* **PROBLEM TO WORK ON**
Across all the records below, how many lines contain "уровня"? Respond with only the number.

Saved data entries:

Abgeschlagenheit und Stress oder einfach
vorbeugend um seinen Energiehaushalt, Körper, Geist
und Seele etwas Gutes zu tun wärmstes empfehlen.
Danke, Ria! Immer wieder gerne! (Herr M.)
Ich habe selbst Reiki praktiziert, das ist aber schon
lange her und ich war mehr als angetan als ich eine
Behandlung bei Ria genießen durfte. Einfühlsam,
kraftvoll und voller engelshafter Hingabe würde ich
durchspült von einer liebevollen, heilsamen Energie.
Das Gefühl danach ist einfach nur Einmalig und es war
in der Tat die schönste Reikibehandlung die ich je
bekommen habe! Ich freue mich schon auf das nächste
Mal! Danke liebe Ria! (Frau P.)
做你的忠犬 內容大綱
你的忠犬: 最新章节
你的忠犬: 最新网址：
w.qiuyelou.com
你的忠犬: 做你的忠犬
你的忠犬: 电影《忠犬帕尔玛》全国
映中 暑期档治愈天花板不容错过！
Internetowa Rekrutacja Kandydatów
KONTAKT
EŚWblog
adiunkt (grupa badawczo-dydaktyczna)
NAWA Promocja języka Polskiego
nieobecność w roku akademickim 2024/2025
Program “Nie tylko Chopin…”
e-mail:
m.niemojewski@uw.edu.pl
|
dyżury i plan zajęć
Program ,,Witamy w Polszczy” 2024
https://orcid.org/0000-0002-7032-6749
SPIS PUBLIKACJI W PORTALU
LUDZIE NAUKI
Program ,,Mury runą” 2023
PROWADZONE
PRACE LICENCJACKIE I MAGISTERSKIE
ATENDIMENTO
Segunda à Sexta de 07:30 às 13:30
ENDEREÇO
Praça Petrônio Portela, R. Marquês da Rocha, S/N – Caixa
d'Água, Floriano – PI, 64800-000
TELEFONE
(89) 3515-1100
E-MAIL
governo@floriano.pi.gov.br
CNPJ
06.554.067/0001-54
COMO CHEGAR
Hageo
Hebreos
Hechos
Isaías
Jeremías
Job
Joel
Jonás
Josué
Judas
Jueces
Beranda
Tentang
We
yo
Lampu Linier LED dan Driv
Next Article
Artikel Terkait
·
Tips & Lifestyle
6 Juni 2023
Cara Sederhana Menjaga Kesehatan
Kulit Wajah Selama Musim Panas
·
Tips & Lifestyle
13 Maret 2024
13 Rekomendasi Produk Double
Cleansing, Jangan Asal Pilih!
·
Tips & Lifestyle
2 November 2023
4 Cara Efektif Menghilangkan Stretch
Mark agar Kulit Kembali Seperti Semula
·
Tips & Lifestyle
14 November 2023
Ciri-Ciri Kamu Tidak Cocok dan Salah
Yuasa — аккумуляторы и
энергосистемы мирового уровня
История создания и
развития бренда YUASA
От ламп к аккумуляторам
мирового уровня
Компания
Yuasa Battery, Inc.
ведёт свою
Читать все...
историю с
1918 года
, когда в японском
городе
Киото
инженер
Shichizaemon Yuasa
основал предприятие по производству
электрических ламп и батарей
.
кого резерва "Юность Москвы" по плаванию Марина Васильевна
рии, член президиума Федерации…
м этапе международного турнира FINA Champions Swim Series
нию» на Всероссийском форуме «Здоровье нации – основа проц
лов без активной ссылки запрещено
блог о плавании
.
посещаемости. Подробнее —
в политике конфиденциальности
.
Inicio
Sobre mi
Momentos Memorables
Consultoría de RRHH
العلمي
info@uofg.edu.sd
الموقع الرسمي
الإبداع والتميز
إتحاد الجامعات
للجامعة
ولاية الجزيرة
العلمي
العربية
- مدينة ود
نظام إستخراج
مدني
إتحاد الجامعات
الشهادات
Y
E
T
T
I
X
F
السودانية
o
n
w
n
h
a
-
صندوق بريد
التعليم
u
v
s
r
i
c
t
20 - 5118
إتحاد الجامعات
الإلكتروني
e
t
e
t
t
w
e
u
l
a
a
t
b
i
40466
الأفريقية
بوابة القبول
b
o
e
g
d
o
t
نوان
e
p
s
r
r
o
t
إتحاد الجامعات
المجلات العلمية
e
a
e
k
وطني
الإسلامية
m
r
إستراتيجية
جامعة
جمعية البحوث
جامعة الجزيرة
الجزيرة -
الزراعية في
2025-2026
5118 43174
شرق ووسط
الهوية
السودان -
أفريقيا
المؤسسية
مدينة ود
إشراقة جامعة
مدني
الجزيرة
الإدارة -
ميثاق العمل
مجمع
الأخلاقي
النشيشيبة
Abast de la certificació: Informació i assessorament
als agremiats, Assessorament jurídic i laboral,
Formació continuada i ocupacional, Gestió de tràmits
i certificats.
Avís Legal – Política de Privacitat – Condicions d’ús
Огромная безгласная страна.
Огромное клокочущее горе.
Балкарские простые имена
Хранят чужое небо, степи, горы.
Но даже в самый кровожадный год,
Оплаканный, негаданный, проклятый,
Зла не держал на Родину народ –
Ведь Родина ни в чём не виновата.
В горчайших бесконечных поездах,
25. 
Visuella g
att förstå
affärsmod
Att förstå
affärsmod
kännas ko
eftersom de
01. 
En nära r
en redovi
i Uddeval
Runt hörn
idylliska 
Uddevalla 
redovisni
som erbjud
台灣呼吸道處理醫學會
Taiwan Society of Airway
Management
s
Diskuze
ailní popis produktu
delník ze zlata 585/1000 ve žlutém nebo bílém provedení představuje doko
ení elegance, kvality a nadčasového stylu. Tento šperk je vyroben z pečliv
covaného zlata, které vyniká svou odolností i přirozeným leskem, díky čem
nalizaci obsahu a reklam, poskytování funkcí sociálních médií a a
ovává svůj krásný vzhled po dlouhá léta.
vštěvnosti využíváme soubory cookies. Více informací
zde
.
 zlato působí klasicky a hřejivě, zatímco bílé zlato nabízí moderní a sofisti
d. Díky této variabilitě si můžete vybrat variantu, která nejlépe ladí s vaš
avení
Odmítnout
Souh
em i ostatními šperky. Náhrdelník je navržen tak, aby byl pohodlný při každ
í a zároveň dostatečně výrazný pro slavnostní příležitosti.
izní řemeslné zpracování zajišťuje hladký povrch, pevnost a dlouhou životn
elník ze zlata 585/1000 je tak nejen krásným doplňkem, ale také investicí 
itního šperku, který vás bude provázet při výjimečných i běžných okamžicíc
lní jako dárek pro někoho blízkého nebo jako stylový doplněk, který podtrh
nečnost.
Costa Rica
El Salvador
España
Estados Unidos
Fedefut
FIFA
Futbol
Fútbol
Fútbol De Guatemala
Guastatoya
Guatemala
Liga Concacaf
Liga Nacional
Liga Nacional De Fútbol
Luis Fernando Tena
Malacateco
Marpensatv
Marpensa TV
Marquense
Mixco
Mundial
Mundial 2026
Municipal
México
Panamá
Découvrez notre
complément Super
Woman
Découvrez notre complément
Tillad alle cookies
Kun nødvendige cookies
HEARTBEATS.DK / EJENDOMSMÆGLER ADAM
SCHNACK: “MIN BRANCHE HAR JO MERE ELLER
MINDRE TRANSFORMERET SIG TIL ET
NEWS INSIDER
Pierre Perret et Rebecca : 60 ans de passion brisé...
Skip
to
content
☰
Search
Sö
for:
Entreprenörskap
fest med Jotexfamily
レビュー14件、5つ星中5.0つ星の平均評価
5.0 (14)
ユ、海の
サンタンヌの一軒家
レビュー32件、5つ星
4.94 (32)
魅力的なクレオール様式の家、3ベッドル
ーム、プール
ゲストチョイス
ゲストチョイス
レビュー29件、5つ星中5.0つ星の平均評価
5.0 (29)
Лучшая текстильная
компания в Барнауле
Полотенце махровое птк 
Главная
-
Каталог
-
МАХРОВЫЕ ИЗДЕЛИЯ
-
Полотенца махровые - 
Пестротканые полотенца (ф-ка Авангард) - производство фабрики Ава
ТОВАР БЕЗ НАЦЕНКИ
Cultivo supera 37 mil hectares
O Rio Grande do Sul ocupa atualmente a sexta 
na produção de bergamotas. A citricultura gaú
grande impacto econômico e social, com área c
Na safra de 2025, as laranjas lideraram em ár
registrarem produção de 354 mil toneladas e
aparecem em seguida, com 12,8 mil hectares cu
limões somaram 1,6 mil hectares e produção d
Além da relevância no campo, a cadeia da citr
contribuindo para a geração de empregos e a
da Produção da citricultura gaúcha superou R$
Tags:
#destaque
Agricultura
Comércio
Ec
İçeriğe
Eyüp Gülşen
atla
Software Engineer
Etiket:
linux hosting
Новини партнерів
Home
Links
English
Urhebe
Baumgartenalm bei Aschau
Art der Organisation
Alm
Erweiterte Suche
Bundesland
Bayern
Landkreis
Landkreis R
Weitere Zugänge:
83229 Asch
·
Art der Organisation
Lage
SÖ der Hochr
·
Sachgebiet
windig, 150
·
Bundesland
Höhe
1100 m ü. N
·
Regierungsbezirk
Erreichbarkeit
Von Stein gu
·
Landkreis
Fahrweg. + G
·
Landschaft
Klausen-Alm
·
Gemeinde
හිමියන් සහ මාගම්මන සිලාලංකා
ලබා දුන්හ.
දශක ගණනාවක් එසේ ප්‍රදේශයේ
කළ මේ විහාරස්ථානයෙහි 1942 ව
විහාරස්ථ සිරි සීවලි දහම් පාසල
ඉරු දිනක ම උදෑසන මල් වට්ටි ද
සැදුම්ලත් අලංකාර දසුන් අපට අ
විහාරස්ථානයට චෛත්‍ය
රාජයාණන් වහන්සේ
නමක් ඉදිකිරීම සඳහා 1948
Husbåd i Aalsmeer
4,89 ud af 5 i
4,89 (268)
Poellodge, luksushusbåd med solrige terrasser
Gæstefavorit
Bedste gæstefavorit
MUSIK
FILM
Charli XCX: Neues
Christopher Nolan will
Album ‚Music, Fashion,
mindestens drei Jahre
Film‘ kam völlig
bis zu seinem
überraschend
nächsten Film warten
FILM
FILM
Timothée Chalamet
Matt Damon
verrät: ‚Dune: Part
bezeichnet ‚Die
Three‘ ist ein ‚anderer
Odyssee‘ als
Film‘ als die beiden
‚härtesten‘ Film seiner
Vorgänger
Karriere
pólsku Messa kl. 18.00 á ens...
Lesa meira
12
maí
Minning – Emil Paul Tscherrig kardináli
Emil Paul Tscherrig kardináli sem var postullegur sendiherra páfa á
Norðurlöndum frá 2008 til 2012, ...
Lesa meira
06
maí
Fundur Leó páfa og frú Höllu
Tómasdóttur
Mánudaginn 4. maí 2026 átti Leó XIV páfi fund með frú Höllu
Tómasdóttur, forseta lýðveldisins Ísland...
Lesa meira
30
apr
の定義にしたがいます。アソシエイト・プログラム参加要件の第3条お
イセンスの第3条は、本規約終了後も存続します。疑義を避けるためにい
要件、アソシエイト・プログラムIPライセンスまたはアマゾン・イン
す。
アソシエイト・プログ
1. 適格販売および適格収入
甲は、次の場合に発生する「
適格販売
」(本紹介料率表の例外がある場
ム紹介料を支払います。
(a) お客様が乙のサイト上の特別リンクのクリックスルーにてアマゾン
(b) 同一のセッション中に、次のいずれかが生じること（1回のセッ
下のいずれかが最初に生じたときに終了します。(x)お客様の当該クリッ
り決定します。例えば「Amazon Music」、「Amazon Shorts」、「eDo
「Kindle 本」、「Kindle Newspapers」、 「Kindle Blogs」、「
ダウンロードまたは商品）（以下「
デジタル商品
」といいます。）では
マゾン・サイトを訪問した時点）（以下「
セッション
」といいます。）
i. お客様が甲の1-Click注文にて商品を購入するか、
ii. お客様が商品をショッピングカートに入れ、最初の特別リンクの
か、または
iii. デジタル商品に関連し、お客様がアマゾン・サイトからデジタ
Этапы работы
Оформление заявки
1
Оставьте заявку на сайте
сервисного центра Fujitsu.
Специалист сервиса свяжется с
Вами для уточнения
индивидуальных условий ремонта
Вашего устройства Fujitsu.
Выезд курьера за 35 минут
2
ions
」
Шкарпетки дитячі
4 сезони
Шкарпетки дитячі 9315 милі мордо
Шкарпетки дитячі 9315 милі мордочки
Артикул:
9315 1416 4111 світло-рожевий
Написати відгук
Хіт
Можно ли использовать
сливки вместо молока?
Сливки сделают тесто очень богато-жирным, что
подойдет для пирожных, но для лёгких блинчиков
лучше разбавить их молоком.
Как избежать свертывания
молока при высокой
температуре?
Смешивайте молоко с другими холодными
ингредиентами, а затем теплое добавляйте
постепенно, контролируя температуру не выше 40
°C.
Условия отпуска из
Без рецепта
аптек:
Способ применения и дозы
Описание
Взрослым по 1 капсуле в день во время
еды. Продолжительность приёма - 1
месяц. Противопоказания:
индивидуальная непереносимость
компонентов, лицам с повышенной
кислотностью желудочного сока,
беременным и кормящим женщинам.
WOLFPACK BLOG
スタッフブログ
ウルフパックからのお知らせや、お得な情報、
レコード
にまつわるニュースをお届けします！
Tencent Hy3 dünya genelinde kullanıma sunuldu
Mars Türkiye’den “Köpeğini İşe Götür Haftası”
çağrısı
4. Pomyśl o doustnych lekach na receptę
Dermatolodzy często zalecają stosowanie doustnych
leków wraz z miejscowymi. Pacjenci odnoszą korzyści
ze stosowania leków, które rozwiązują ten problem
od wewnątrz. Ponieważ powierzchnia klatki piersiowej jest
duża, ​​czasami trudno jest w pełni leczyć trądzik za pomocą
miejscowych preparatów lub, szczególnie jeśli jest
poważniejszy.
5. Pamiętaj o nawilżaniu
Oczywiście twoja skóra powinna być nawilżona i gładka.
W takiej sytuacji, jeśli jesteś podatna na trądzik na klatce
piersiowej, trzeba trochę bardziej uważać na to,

* **REPLY**
2